Source text
[R] Tricky (?) conversion from data.frame to matrix where not all pairs exist

Wed Jun 22 15:46:18 CEST 2011

Hi David,

thanks for the quick response. That's nice. Is there also a way without loading an additional package? I'd prefer loading less packages if possible.

Cheers,

Marius

On 2011-06-22, at 15:38 , David Winsemius wrote:

> 
> On Jun 22, 2011, at 9:19 AM, Marius Hofert wrote:
> 
>> Hi,
>> 
>> and what's the simplest way to obtain a *data.frame* with all years?
>> The matching seems more difficult here because the years can/will show up several times...
>> 
>> (df <- data.frame(year=c(2000, 2001, 2002, 2001, 2000, 2001),
>>                block=c("a","a","a","b","c","c"), value=1:6))
>> (df. <- data.frame(year=rep(2000:2002, 3), block=rep(c("a", "b", "c"), each=3), value=0))
>> # how to fill in the given values?
> 
> These days I think most people would reach for melt() in either reshape or reshape2 packages:
> 
> > require(reshape2)

Data rows

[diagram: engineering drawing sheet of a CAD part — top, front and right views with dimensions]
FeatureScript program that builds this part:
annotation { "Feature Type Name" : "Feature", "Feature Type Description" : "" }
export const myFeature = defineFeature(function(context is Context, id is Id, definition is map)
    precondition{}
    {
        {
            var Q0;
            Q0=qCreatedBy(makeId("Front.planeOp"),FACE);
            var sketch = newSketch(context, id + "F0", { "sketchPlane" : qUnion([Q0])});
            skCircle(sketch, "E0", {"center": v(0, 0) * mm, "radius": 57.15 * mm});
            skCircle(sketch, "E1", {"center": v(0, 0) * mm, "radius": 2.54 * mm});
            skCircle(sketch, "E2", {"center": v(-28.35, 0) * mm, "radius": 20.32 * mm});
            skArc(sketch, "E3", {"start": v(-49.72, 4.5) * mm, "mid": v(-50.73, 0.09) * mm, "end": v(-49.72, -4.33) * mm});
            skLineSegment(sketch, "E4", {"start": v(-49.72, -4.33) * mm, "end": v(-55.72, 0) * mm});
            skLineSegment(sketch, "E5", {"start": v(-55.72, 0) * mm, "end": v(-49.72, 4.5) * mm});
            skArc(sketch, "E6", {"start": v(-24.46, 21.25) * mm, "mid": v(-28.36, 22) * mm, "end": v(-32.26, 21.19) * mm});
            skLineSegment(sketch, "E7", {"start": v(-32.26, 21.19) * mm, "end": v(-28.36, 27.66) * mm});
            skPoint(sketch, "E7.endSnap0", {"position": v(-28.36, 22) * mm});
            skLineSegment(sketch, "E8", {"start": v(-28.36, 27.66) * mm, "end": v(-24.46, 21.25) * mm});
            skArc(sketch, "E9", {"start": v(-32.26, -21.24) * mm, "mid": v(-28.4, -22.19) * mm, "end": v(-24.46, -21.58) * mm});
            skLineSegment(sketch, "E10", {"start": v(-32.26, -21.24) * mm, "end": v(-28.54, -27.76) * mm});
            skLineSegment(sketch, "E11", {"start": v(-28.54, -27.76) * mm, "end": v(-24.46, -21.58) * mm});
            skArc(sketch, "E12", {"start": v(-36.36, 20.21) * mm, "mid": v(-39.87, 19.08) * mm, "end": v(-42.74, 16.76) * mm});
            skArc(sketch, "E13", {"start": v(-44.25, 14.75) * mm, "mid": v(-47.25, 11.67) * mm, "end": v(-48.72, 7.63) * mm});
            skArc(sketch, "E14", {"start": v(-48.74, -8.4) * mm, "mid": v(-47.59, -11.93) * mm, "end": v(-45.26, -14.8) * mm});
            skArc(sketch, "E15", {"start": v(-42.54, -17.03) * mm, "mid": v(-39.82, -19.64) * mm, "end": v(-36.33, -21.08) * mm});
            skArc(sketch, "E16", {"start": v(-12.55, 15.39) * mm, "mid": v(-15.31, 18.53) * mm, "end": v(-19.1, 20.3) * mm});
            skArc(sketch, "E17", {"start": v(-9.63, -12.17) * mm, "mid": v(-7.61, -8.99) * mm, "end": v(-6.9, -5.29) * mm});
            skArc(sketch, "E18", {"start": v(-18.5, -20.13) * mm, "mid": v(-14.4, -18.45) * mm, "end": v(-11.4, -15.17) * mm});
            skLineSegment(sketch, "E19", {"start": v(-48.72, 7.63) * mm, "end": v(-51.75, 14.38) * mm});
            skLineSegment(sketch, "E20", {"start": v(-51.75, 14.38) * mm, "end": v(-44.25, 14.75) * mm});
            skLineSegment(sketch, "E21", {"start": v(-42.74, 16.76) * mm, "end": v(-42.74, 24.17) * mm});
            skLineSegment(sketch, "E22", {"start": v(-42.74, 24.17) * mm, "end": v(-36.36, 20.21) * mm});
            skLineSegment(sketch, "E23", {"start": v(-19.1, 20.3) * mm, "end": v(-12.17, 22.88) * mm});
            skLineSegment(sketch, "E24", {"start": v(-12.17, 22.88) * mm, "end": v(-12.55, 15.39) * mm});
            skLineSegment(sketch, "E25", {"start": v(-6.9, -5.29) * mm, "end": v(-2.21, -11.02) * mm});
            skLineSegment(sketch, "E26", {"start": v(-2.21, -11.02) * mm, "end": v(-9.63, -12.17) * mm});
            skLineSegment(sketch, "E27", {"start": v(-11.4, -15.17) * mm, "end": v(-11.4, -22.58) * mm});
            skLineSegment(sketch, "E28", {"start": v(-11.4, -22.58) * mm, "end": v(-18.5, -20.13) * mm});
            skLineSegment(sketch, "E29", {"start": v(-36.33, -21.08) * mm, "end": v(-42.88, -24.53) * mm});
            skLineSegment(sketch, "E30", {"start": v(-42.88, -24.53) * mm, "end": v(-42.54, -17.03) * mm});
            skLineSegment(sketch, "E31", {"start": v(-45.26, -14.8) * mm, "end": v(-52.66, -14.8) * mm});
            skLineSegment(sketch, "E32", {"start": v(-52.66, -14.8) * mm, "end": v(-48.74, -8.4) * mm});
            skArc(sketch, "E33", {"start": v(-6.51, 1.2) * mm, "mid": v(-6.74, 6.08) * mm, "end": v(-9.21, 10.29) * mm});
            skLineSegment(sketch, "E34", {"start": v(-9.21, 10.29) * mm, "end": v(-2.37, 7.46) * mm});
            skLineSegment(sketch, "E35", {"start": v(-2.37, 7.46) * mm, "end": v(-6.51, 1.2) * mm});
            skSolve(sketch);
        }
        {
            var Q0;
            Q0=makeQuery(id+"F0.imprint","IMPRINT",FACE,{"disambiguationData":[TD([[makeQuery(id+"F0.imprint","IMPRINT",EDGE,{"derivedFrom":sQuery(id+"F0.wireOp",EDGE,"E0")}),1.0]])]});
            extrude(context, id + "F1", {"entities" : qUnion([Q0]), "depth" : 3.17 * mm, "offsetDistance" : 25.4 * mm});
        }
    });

Given request
Proceed with the mailing-list thread on converting a data frame to a matrix, picking up after its final line. The listing was taken from a different source than the mailing-list thread.

Result below
> Loading required package: reshape2
> > melt(xtb)
>  year block value
> 1 2000     a     1
> 2 2001     a     2
> 3 2002     a     3
> 4 2000     b     0
> 5 2001     b     4
> 6 2002     b     0
> 7 2000     c     5
> 8 2001     c     6
> 9 2002     c     0
> 
> It seems to do a good job of guessing what you want whereas the reshape function in my hands is very failure prone (... yes, the failings are mine.)
> -- 
> David
>> 
>> Cheers,
>> 
>> Marius
>> 
>> 
>> On 2011-06-22, at 14:40 , Dennis Murphy wrote:
>> 
>>> I saw it as an xtabs object - I didn't think to check whether it was
>>> also a matrix object. Thanks for the clarification, David.
>>> 
>>> Dennis
>>> 
>>> On Wed, Jun 22, 2011 at 4:59 AM, David Winsemius <dwinsemius at comcast.net> wrote:
>>>> 
>>>> On Jun 21, 2011, at 6:51 PM, Dennis Murphy wrote:
>>>> 
>>>>> Ahhh...you want a matrix. xtabs() doesn't easily allow coercion to a
>>>>> matrix object, so try this instead:
>>>> 
>>>> What am I missing? A contingency table already inherits from matrix-class
>>>> and if you insisted on coercion it  appears simple:
>>>> 
>>>>> xtb <- xtabs(value ~ year + block, data = df)
>>>>> is.matrix(xtb)
>>>> [1] TRUE
>>>>> as.matrix(xtb)
>>>>    block
>>>> year   a b c
>>>> 2000 1 0 5
>>>> 2001 2 4 6
>>>> 2002 3 0 0
>>>> 
>>>> --
>>>> David.
>>>> 
>>>>> 
>>>>> library(reshape)
>>>>> as.matrix(cast(df, year ~ block, fill = 0))
>>>>>  a b c
>>>>> 2000 1 0 5
>>>>> 2001 2 4 6
>>>>> 2002 3 0 0
>>>>> 
>>>>> Hopefully this is more helpful...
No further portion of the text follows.